The Needle And Damage Done

Our closest friend linoleum, at one time white, on the first floor kitchen was curled at the edges, peeling, yellowing. Our shitty little nowhere town, the lake, the "fishing place at the boundary", long ago a vacation getaway for wealthy city-folk now a stopping point off the Iron Pipeline used to run guns and heroin through New England. We’re in the golden triangle, between Rts. 84 and 395 running south to north, and the Mass Pike running east to west. Leaning my rear to the countertop in the apartment, the entirety of our wolves' den is in view. The kitchen at the rear of the first floor duplex. Against the countertop, looking, to my left the rear entrance onto the crumbling porch, unused but for trash bins awaiting nightly feeding; to the right through a jamb once housing a door since torn off, the living room protecting two bedrooms facing the street. The front porch used for porching. Neil is back in the apartment having overdosed just two nights previously, his third time this week - Saturday night, Monday night, Wednesday night, now staring down the barrel of Friday's attempt. The apartment is crowded, the owner unaccounted-for tonight. When present, this doesn’t take place. She’s not, so this does.
I need to piss. A gauntlet of bodies to maneuver amongst before reaching the bathroom door opening directly into the kitchen in the way horribly designed bathroom doors do inside dingy-town apartment buildings.
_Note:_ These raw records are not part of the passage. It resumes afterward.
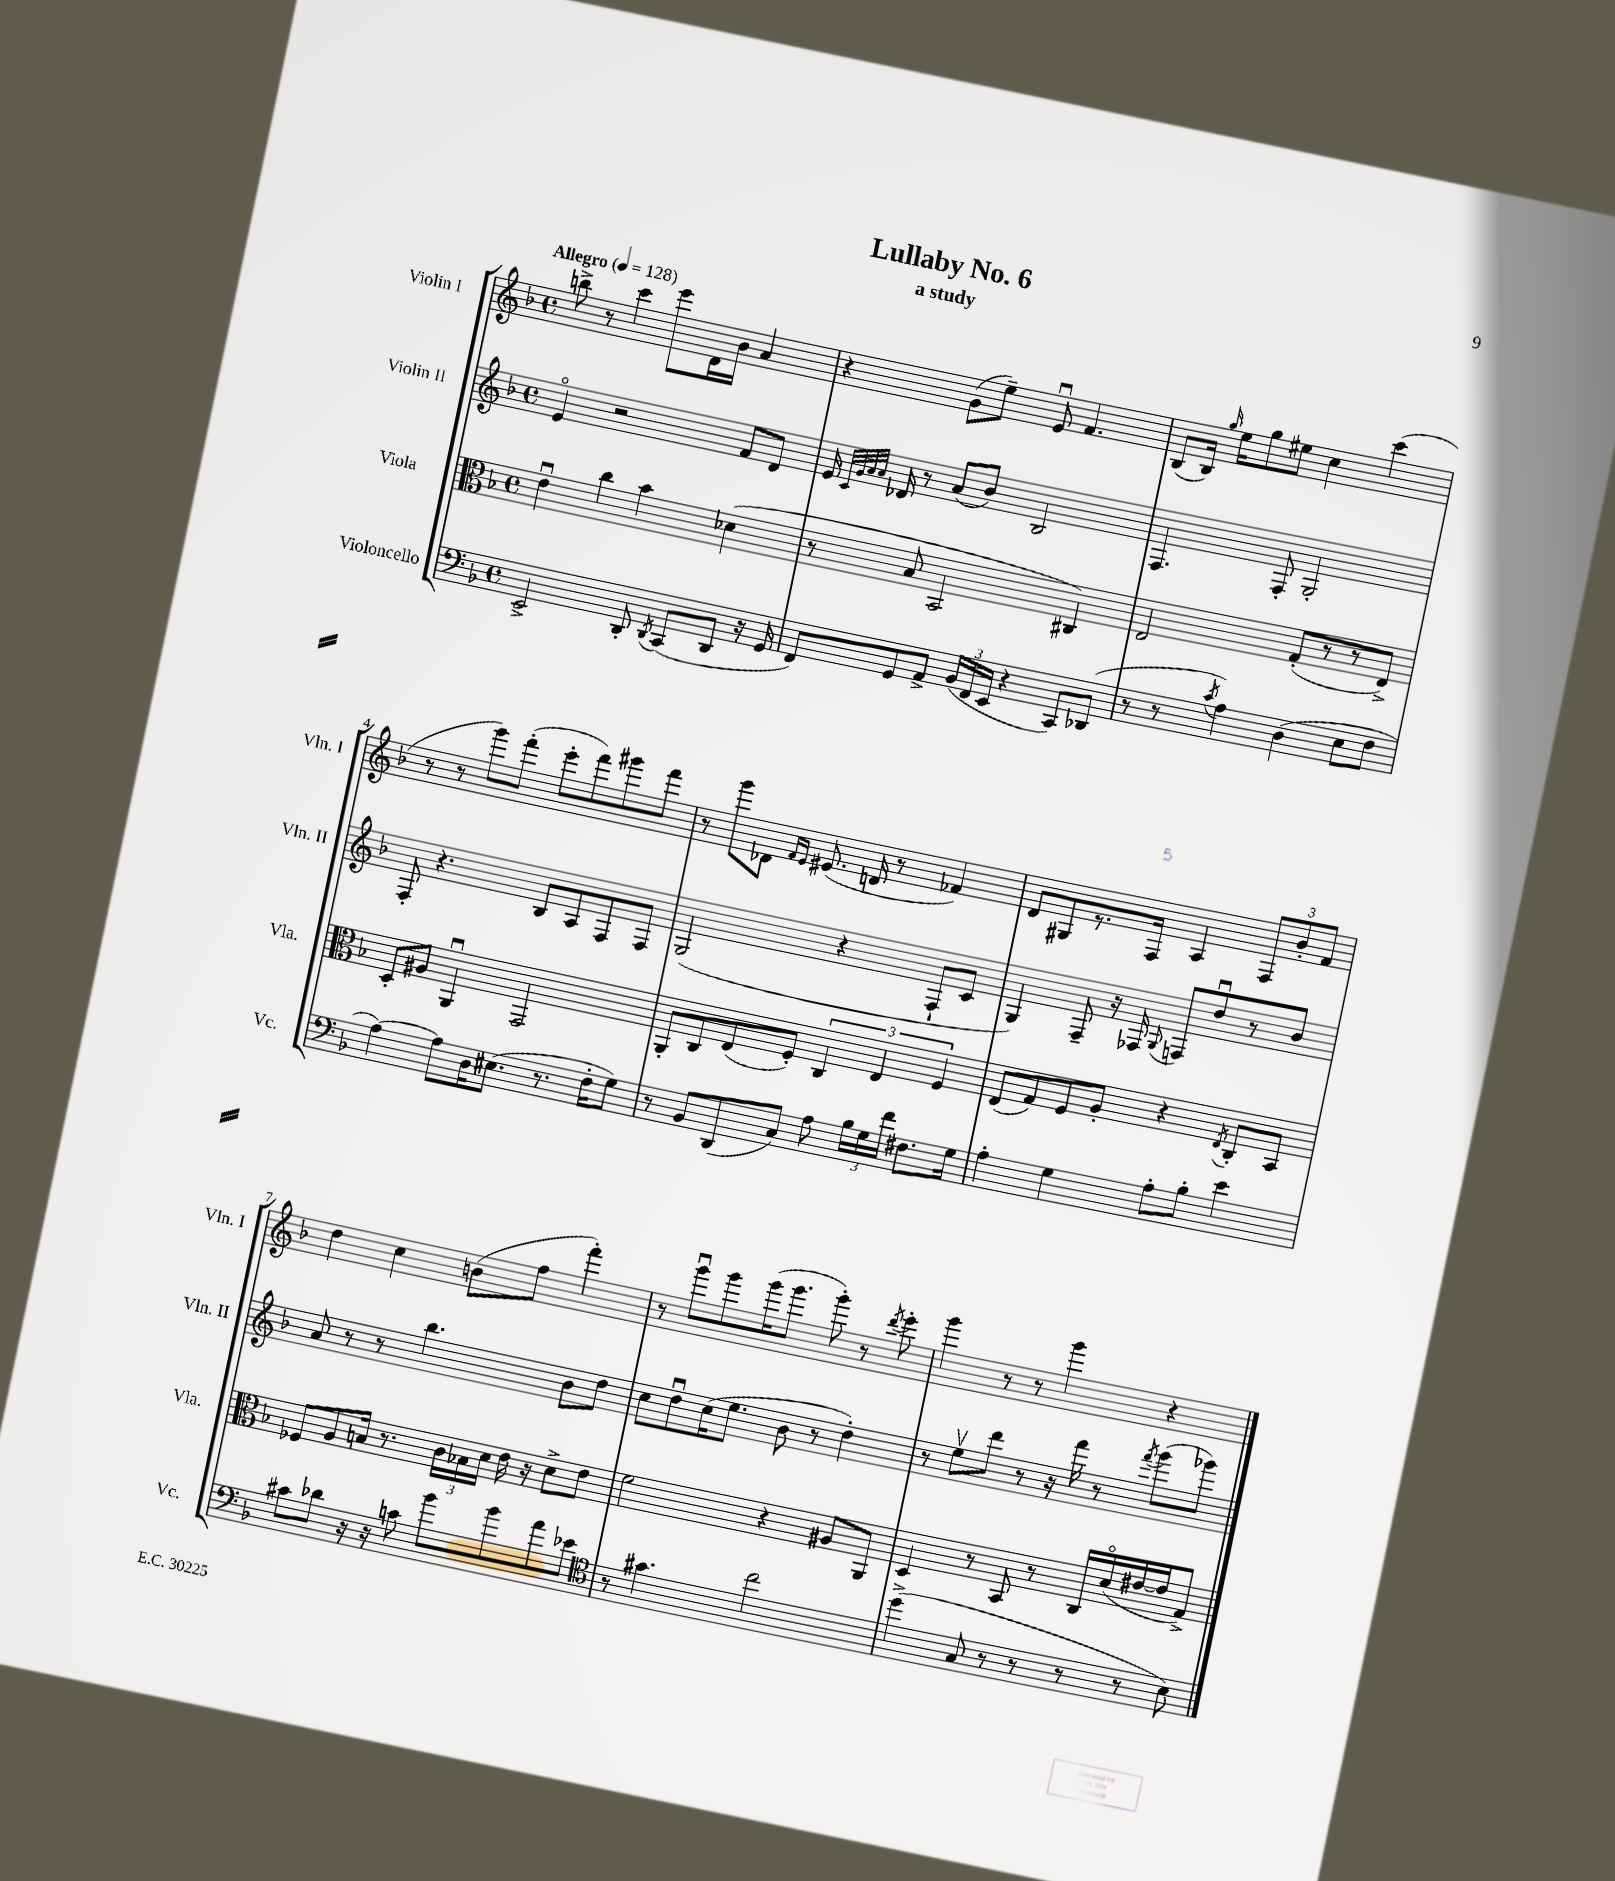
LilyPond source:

\header { title = "Lullaby No. 6" subtitle = "a study" }
<<
\new StaffGroup <<
\new Staff = "s0" \with { instrumentName = "Violin I" shortInstrumentName = "Vln. I" } {
    \clef treble \key f \major \defaultTimeSignature \time 4/4 \tempo "Allegro" 4 = 128
    \autoBeamOff b''8-> r8 c'''4 e'''8[ d'16 bes'16] a'4 |
    r4 g'8[( e''8]--) e'8\downbow f'4. |
    bes8[( bes16]) \grace { g''16 } e''16[ g''8 eis''8] c''4 c'''4( |
    r8 r8 g'''8[) f'''8]-.( e'''8[-. f'''8) gis'''8 f'''8] |
    r8 g'''8[ des'8] \grace { f'16[ e'16] } eis'8.( d'16 r8 fes'4) |
    d'8[ gis8 r8. f16] a4 \tuplet 3/2 { f8[ bes'8-. f'8] } |
    d''4 c''4 b'8[( f''8] f'''4-.) |
    r8 g'''8[\downbow g'''8 g'''16( g'''8.] g'''8-.) r8 \acciaccatura { d'''8 } e'''8-. |
    g'''4 r8 r8 g'''4 r4 \bar "|." |
}
\new Staff = "s1" \with { instrumentName = "Violin II" shortInstrumentName = "Vln. II" } {
    \clef treble \key f \major \defaultTimeSignature \time 4/4
    \autoBeamOff e'4\flageolet r2 f'8[ d'8] |
    e'16 \grace { c'32[ g'32 a'32 a'32] } des'16 r8 a'8[( bes'8]) bes2 |
    f4. f8-. g2-. |
    f8-. r4. bes8[ a8 f8 f8] |
    g2( r4 f8[-! c'8] |
    g4) f8-- r16 fes16 \appoggiatura { g8 } f8[ d''8\downbow r8 bes'8] |
    a'8 r8 r8 bes''4. bes'8[ d''8] |
    c''8[ d''8\downbow c''16( e''8.] bes'8 r8 d''4-.) |
    r8 e''8[\upbow d'''8] r8 r16 f'''16 r8 \acciaccatura { f'''8 } g'''8[( ges'''8]) \bar "|." |
}
\new Staff = "s2" \with { instrumentName = "Viola" shortInstrumentName = "Vla." } {
    \clef alto \key f \major \defaultTimeSignature \time 4/4
    \autoBeamOff e'4\downbow c''4 bes'4 des'4( |
    r8 bes8 bes,2 cis4) |
    e2 g8[-.( r8 r8 e8]->) |
    d8[-. ais8] a,4\downbow g,2 |
    a,8[-. c8 e8( f8]-.) \tuplet 3/2 { c4 e4 f4 } |
    e8[( g8) f8 a8]-. r4 \acciaccatura { e8 } c8[-. bes,8] |
    fes8[ a8 b16] r8. \tuplet 3/2 { c'16[ bes16 d'16] } e'16 r16 d'8[-> e'8] |
    f'2 r4 ais8[ a,8] |
    d4 r8 bes,8 r8 c16[ d'16\flageolet( eis'16~ eis'16 g8]->) \bar "|." |
}
\new Staff = "s3" \with { instrumentName = "Violoncello" shortInstrumentName = "Vc." } {
    \clef bass \key f \major \defaultTimeSignature \time 4/4
    \autoBeamOff e,2-> d,8-. \acciaccatura { d,8 } c,8[( d,8] r16 g,16 |
    f,8[) g,8 a,8]-> \tuplet 3/2 { bes,16[( f,16 e,16] } r4 c,8[) des,8]( |
    r8 r8 \acciaccatura { c'8 } a4) d4( e8[ f8] |
    a4~) a8[ d16 eis8.]( r8. f16[-. g8]) |
    r8 bes,8[ d,8( c8]) a8 \tuplet 3/2 { bes16[ g16 f'16] } fis8.[ g16] |
    a4-. g4 a8[-. bes8]-. e'4 |
    cis'8[ des'8] r16 r16 c'8 bes'8[ bes'8 a'8 ees'8] |
    \clef tenor r8 gis'4. c''2 |
    d''4->( g8 r8 r8 r8 r8 bes8) \bar "|." |
}
>>
>>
A bi-fold door that’s been painted, coat over coat with each new tenant able to afford a brush and can, closing just enough for light to sneak out from the center fold and eyes to sneak inappropriate moments when serving gnocchi or pierogis on Sunday nights, leaning over a shoulder, plating a dish, turning to the next and catching a view of one relaxing, hiding, sitting on the porcelain chair behind the folding doors.
No need to knock. The bifold not tightly closed says emptiness, availability. Pulling the center of the doors towards the kitchen, I clambered into the room, over the high threshold dividing colors of our friend linoleum, the crumbling yellow from the kitchen, the faded green of the bathroom. Someone is here, silent, unmoving, staring into the mirror above the single-sink vanity of the box store variety, torn at the edges, crumbling corners, musty mouldy scent from the years of slowly dripping trap vents. I looked up to Rob’s body towards his eyes, stopping a few inches short as the needle deters the upwards path from floor to face. One hand pulls the skin taught, the other holds the tool. Stuck into his neck, the plunger pushed and the high landed, a blink in which this happens. In this moment, I could assess the heights of the highs, the quality of the powder, the strength of the mix, often the origin, too, whether the Valley or Southbridge or Main South. With luck, the needle was pulled out and tucked away; sometimes, often, it stayed in place in the body until needed by the next.
I turned out. I would piss off the back porch amidst the trash.
A few years later, having survived this Friday night, while bearing a double-barrel 12-gauge aiming for his girlfriend, while kicking in the back door of her home, our friend Neil would be shot dead by Webster Police on her back doorstep.